§ What you should do:
Give every line of the rows below as a Markdown table with the columns "Number" and "Line", numbering the lines in order and skipping any blank ones. Leave the pictures out.

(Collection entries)
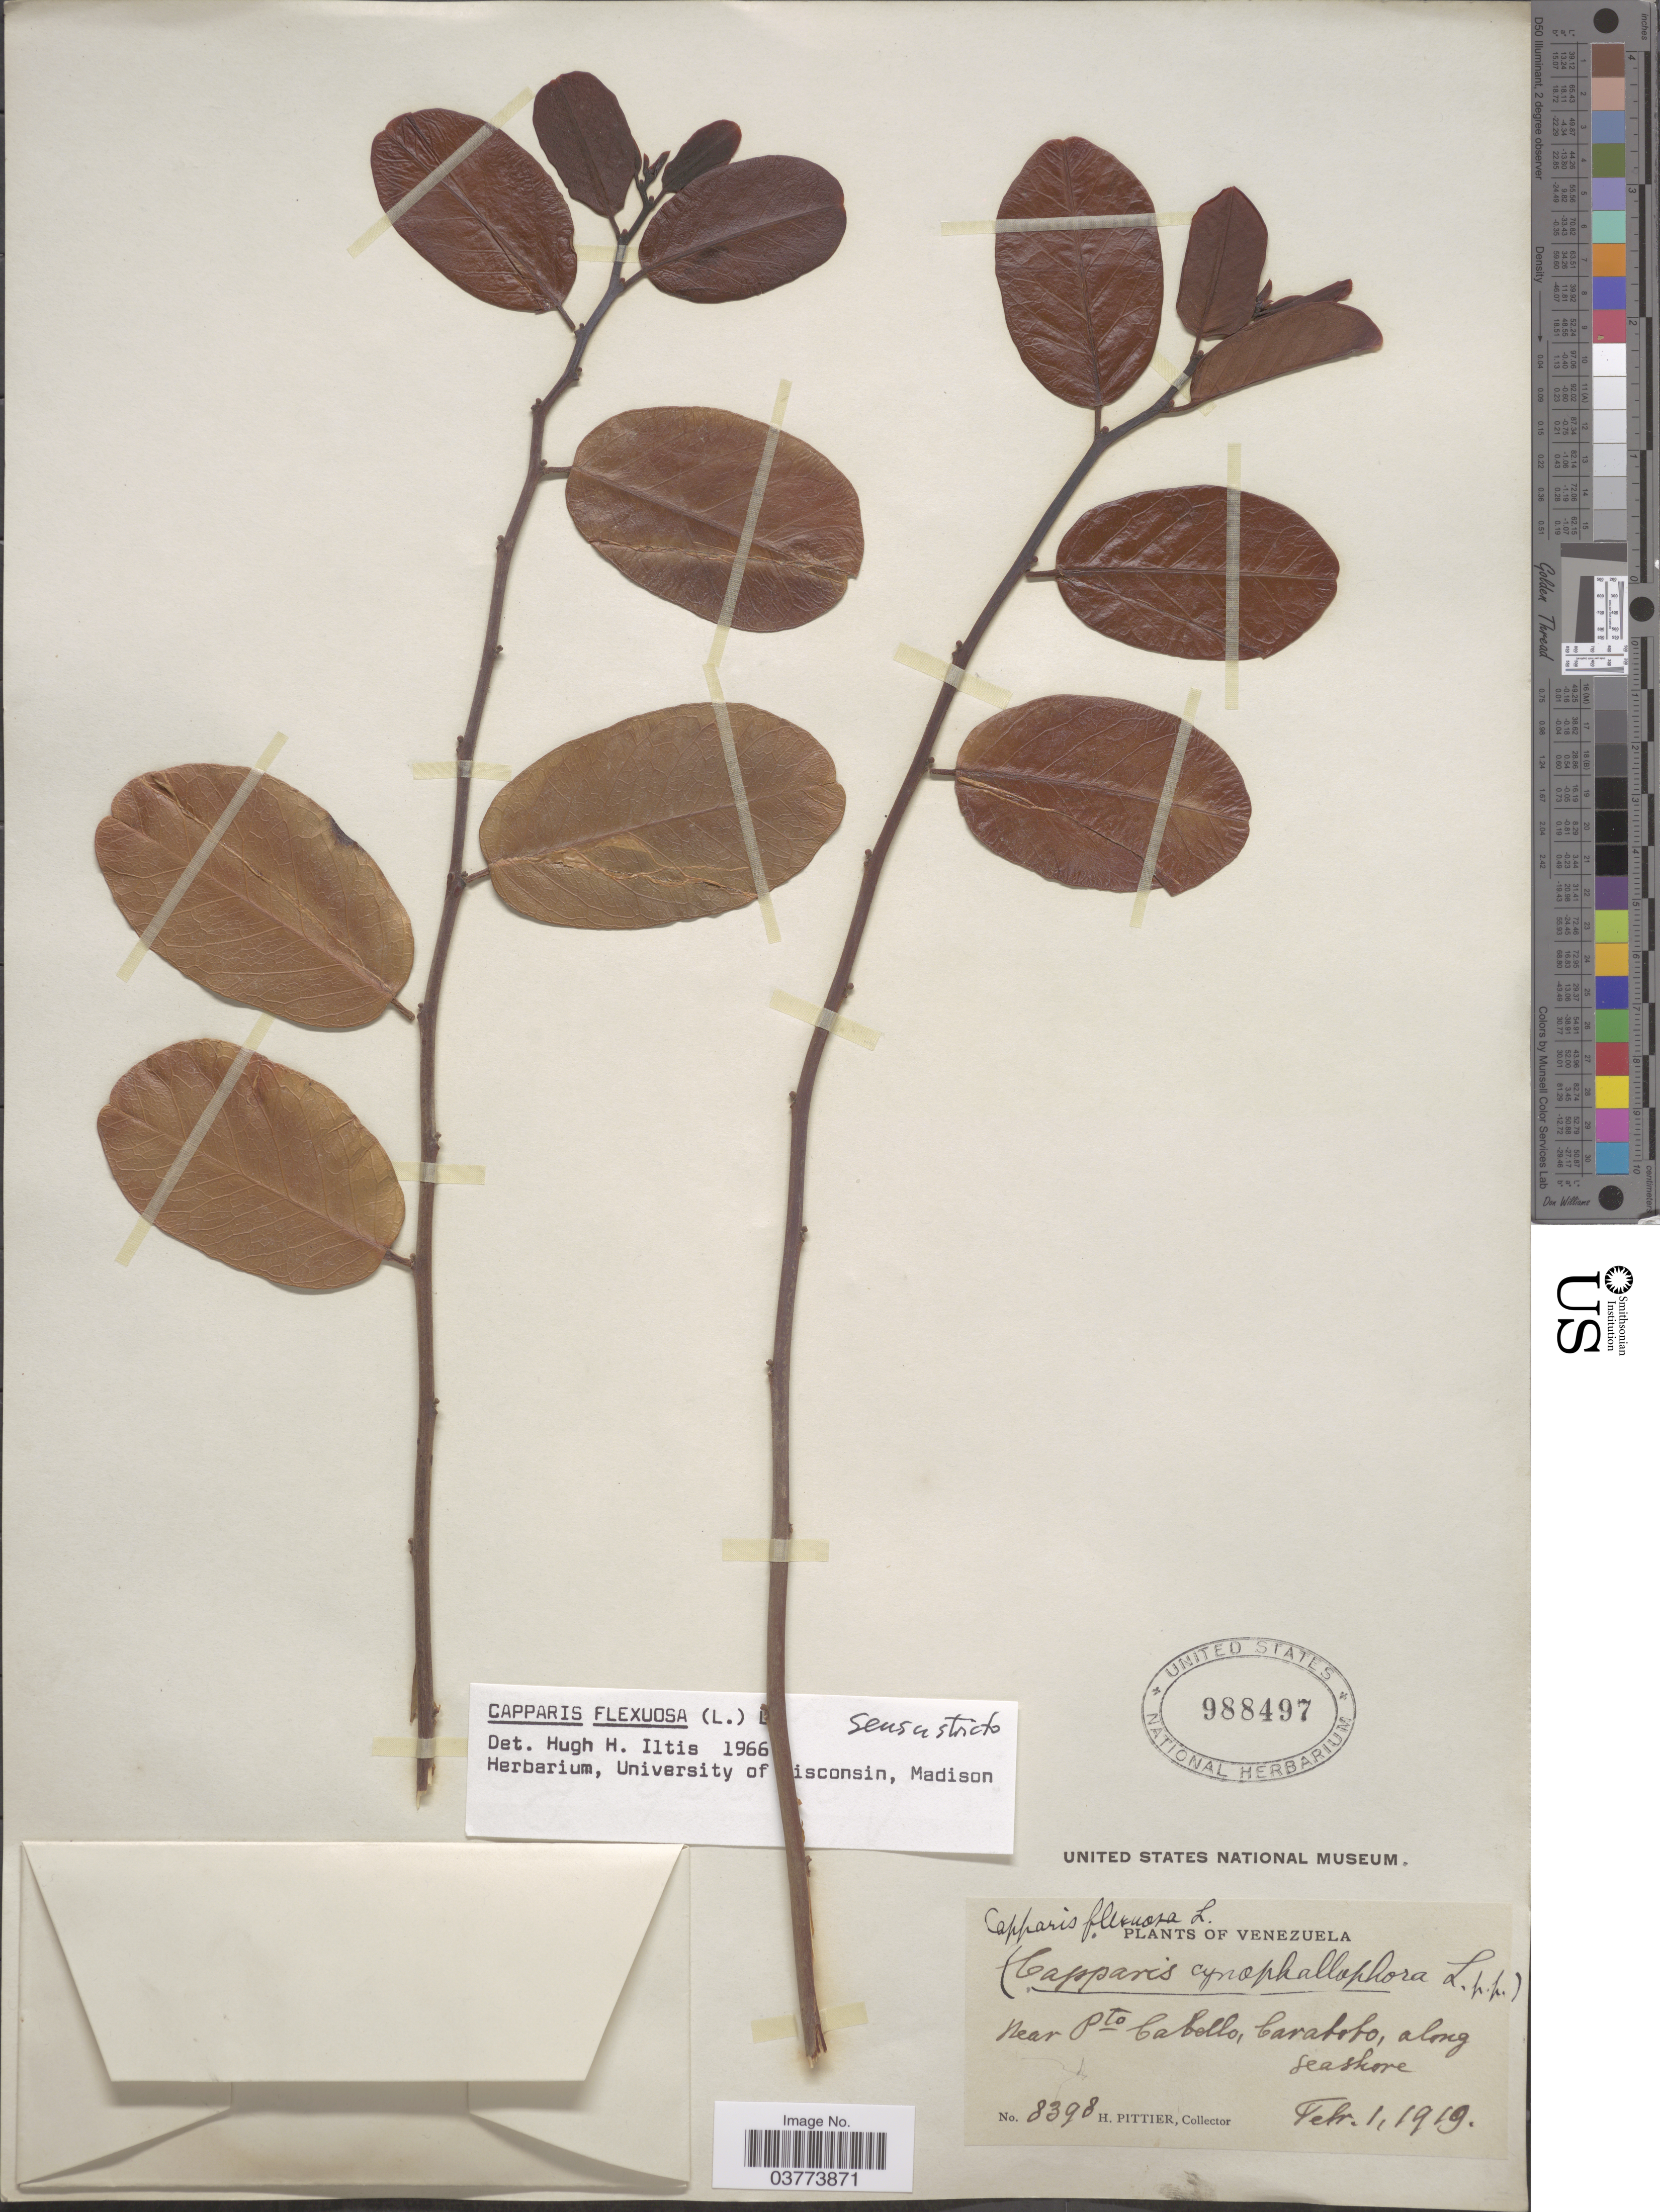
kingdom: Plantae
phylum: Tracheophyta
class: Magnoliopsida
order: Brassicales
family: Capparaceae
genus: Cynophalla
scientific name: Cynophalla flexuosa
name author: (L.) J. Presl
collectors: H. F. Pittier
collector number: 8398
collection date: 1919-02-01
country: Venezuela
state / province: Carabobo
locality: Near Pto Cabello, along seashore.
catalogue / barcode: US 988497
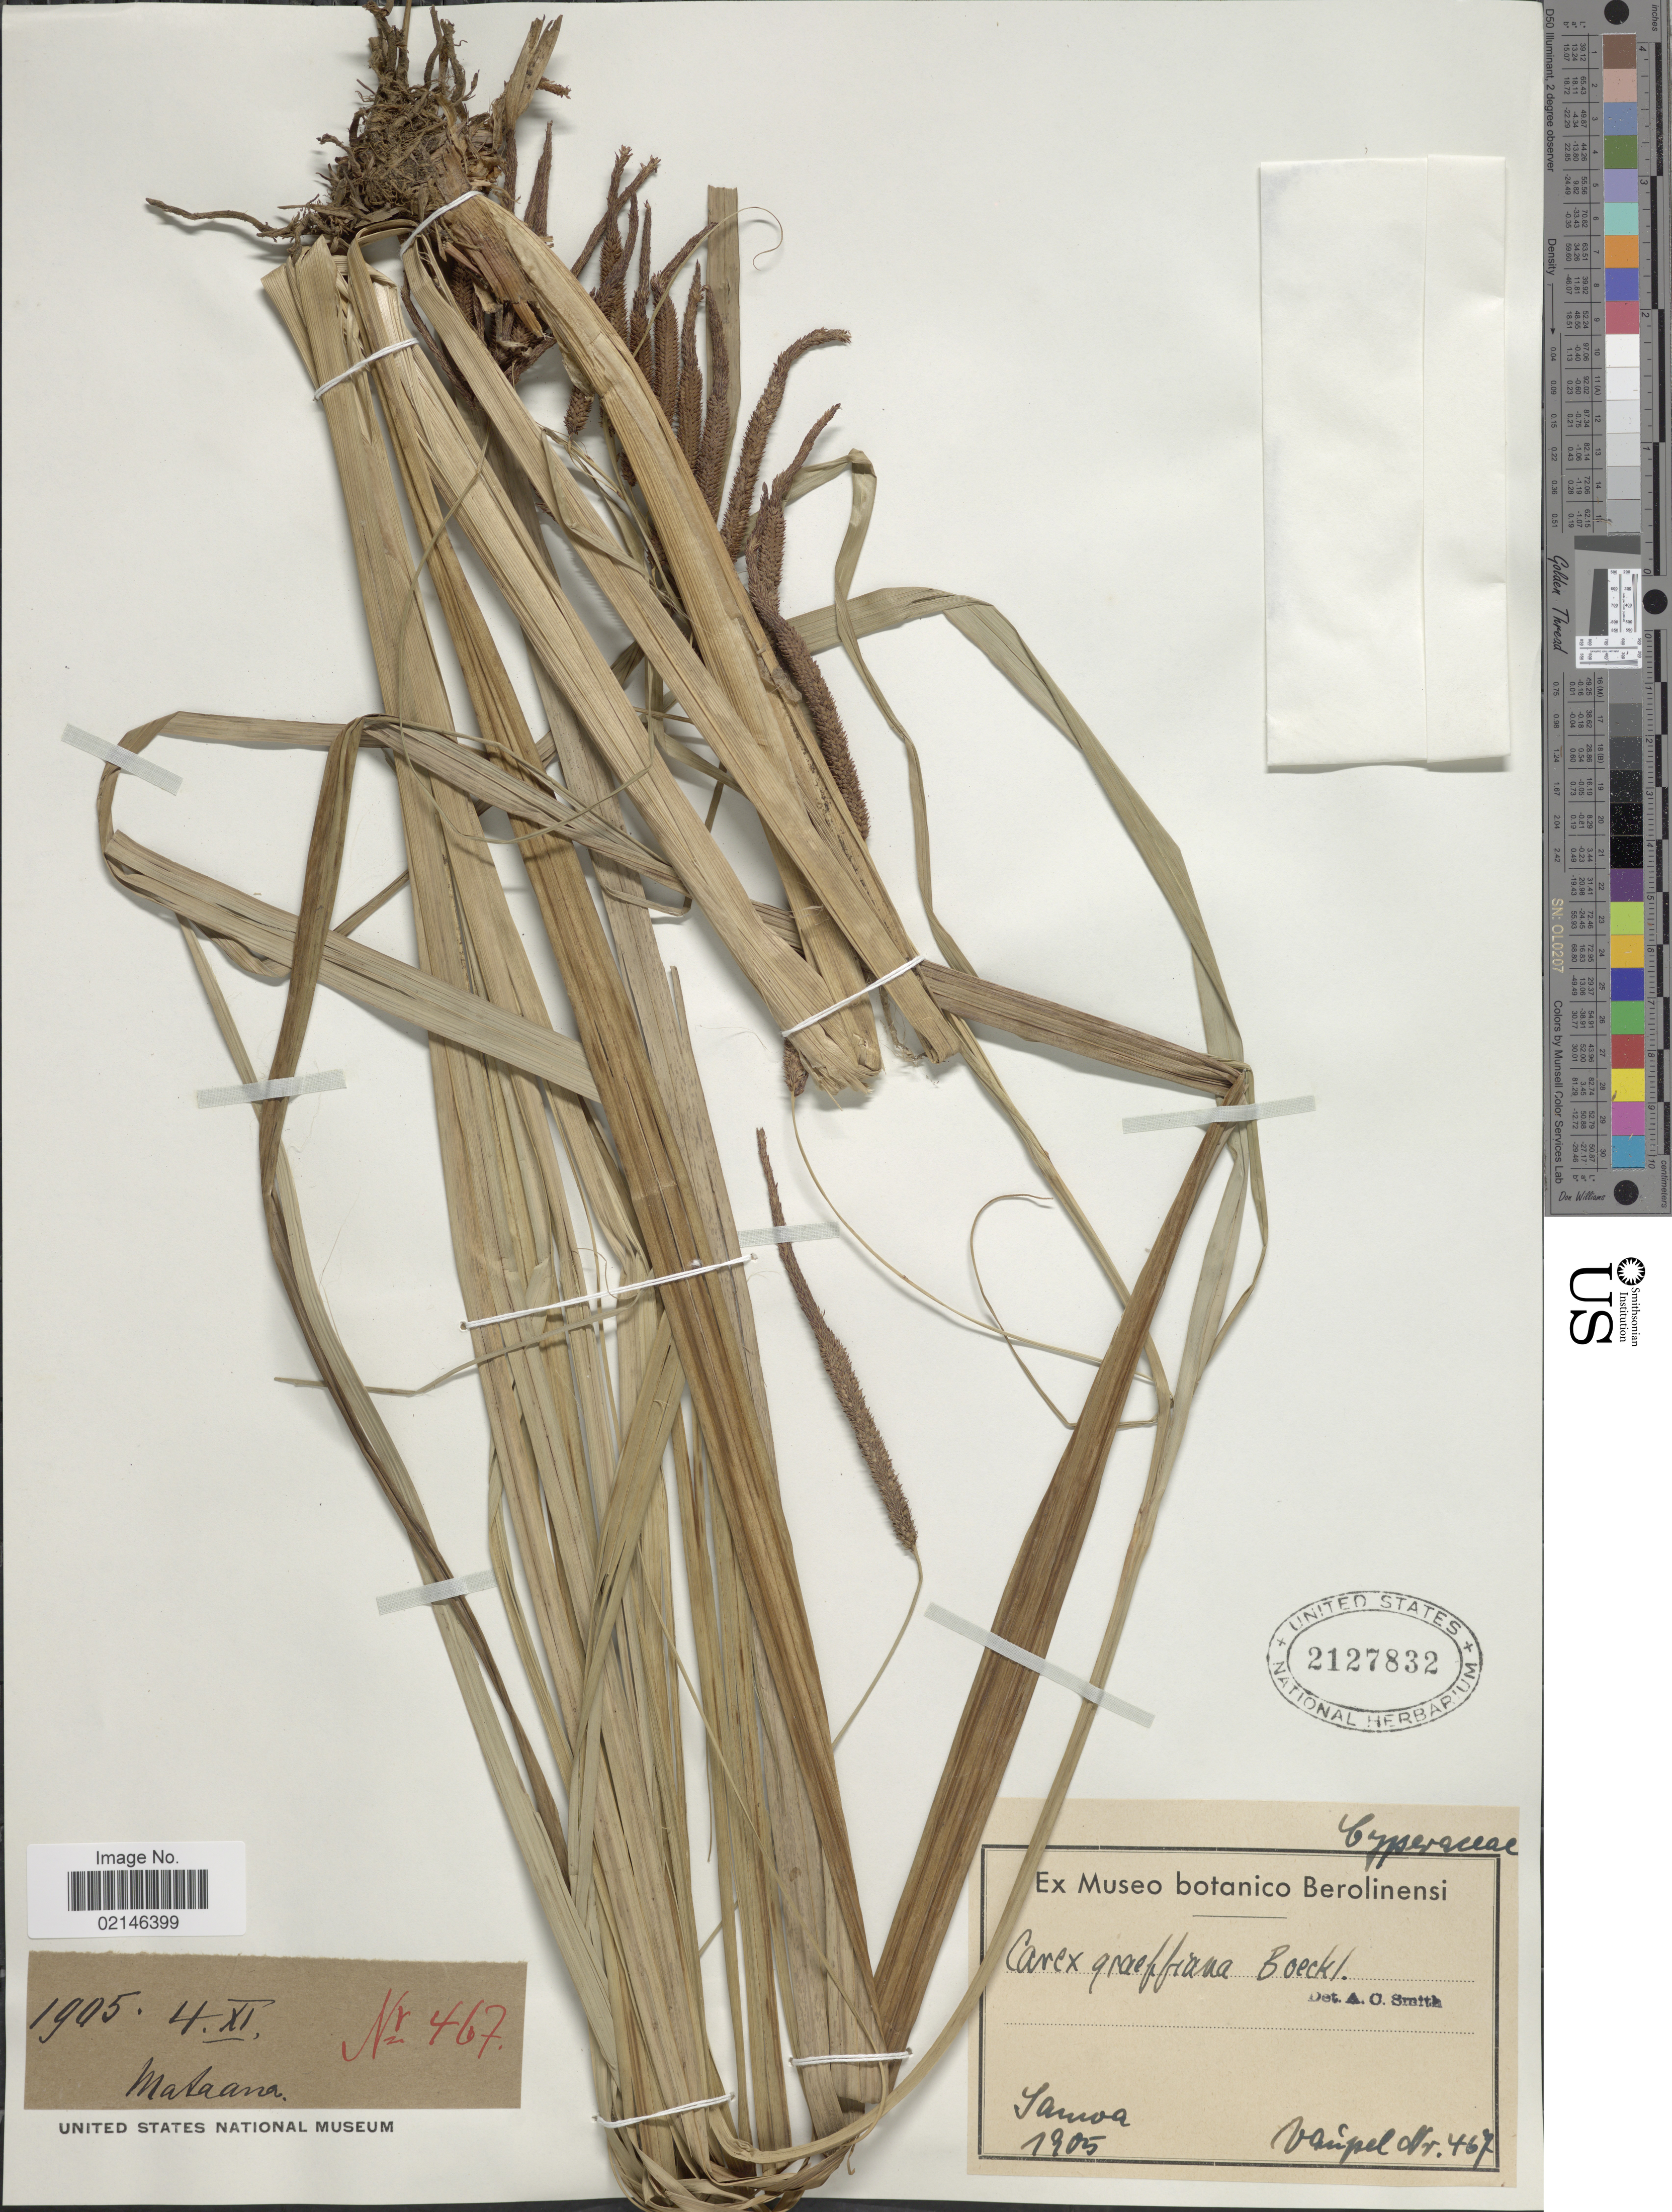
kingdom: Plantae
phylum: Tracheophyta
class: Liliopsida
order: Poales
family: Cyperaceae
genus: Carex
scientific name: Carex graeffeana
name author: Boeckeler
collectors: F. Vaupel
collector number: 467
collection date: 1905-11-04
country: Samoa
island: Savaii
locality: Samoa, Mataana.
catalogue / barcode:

§ Task answer:
| Number | Line |
|---|---|
| 1 | kingdom: Plantae |
| 2 | phylum: Tracheophyta |
| 3 | class: Magnoliopsida |
| 4 | order: Brassicales |
| 5 | family: Capparaceae |
| 6 | genus: Cynophalla |
| 7 | scientific name: Cynophalla flexuosa |
| 8 | name author: (L.) J. Presl |
| 9 | collectors: H. F. Pittier |
| 10 | collector number: 8398 |
| 11 | collection date: 1919-02-01 |
| 12 | country: Venezuela |
| 13 | state / province: Carabobo |
| 14 | locality: Near Pto Cabello, along seashore. |
| 15 | catalogue / barcode: US 988497 |
| 16 | kingdom: Plantae |
| 17 | phylum: Tracheophyta |
| 18 | class: Liliopsida |
| 19 | order: Poales |
| 20 | family: Cyperaceae |
| 21 | genus: Carex |
| 22 | scientific name: Carex graeffeana |
| 23 | name author: Boeckeler |
| 24 | collectors: F. Vaupel |
| 25 | collector number: 467 |
| 26 | collection date: 1905-11-04 |
| 27 | country: Samoa |
| 28 | island: Savaii |
| 29 | locality: Samoa, Mataana. |
| 30 | catalogue / barcode: |